Nathalie Peutz is completing a book manuscript on heritage engineering and conservation-based development in Socotra. She received her PhD in Cultural Anthropology from Princeton University. Her research, based on fieldwork conducted in Somaliland and in Yemen, focuses on questions of migration and mobilities, conservation and development, and identity and heritage in the Arab and Western Indian Ocean worlds. Her publications include articles and a co-edited volume on deportation, The Deportation Regime: Sovereignty, Space, and the Freedom of Movement (winner of the 2011 Bronze Award from the Association for Borderlands Studies), and several articles on the recent transformation of Yemen's Socotra Archipelago into a World Heritage site.

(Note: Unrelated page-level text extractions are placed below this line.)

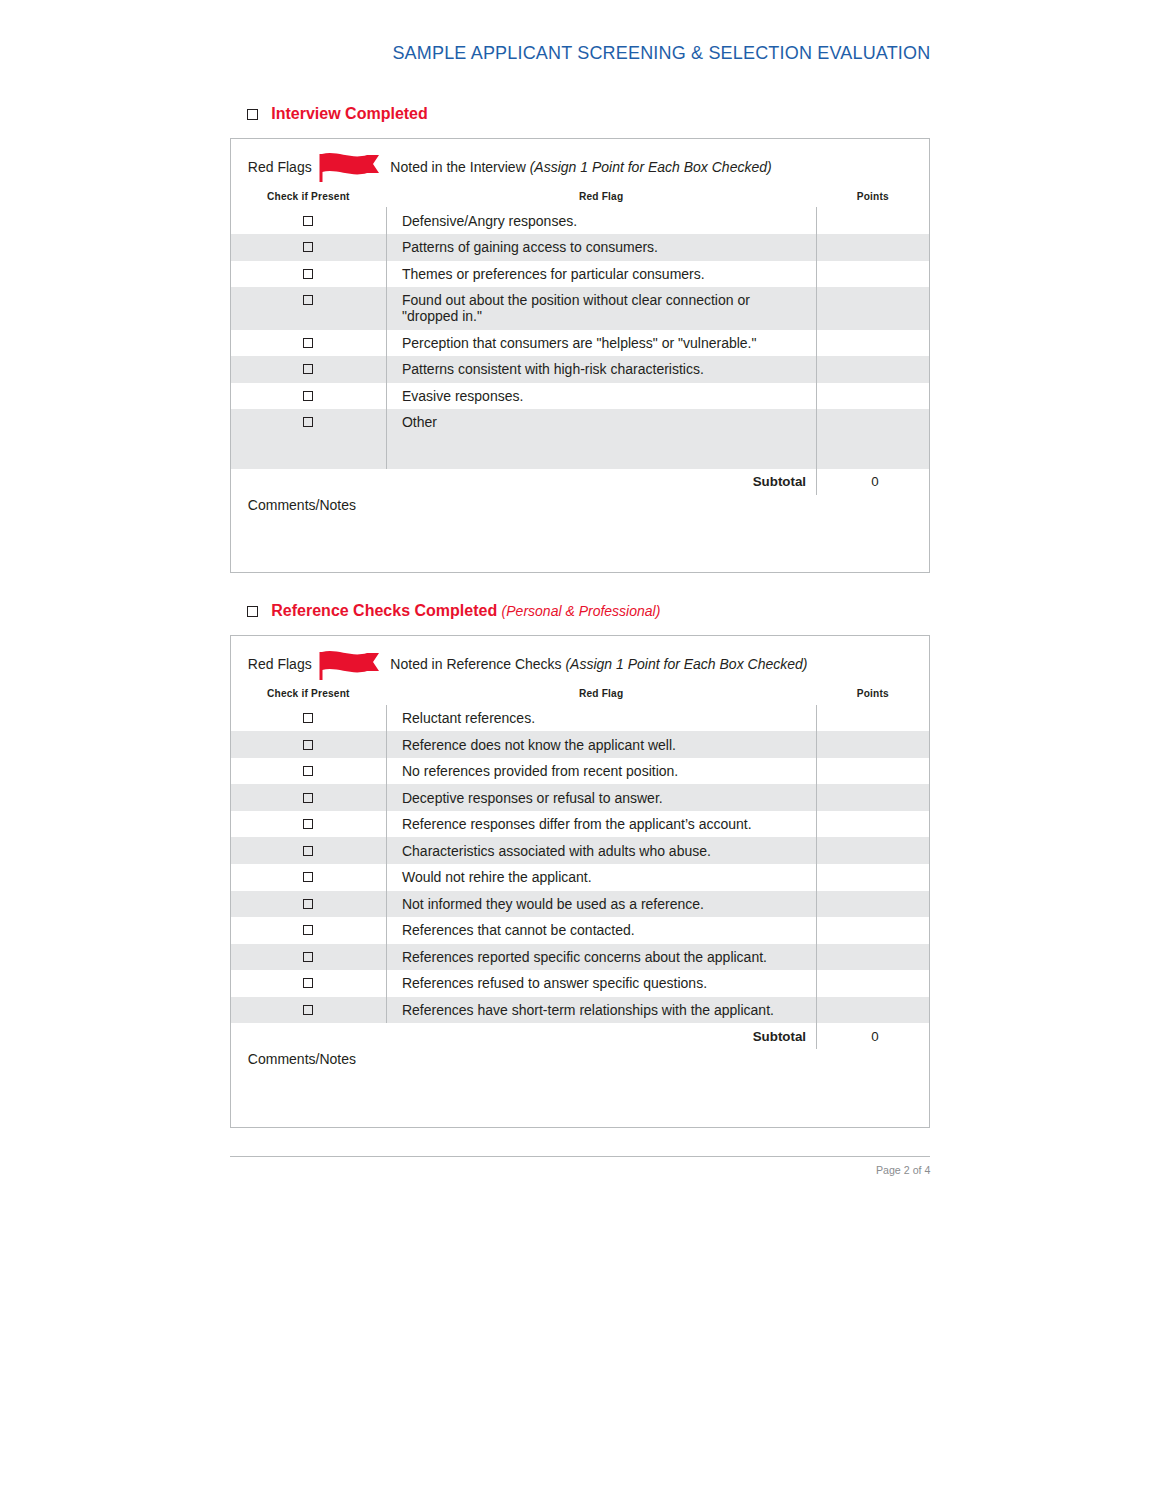SAMPLE APPLICANT SCREENING & SELECTION EVALUATION
Interview Completed
Red Flags Noted in the Interview (Assign 1 Point for Each Box Checked)
| Check if Present | Red Flag | Points |
| --- | --- | --- |
| | Defensive/Angry responses. | |
| | Patterns of gaining access to consumers. | |
| | Themes or preferences for particular consumers. | |
| | Found out about the position without clear connection or "dropped in." | |
| | Perception that consumers are "helpless" or "vulnerable." | |
| | Patterns consistent with high-risk characteristics. | |
| | Evasive responses. | |
| | Other | |
| | Subtotal | 0 |
Comments/Notes
Reference Checks Completed (Personal & Professional)
Red Flags Noted in Reference Checks (Assign 1 Point for Each Box Checked)
| Check if Present | Red Flag | Points |
| --- | --- | --- |
| | Reluctant references. | |
| | Reference does not know the applicant well. | |
| | No references provided from recent position. | |
| | Deceptive responses or refusal to answer. | |
| | Reference responses differ from the applicant’s account. | |
| | Characteristics associated with adults who abuse. | |
| | Would not rehire the applicant. | |
| | Not informed they would be used as a reference. | |
| | References that cannot be contacted. | |
| | References reported specific concerns about the applicant. | |
| | References refused to answer specific questions. | |
| | References have short-term relationships with the applicant. | |
| | Subtotal | 0 |
Comments/Notes
Page 2 of 4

Justin Stearns taught at Middlebury College in the Religion Department from 2005 to 2010 before coming to NYU Abu Dhabi. His research interests focus on the intersection of law, science, and theology in the pre-modern Muslim Middle East. Stearn’s first book is titled Infectious Ideas: Contagion in Pre-Modern Islamic and Christian Thought in the Western Mediterranean (Johns Hopkins University Press, 2011) and he has published articles in Islamic Law and Society, Medieval Encounters, Al-Qantara, and History Compass. He is working on a book on the social status of the natural sciences in early modern Morocco entitled Revealed Science: The Natural Sciences in Islam in the Age of al-Hasan al-Yusi (d. 1691) as well as on an edition and translation of al-Yusi’s Muhadarat for the Library of Arabic Literature.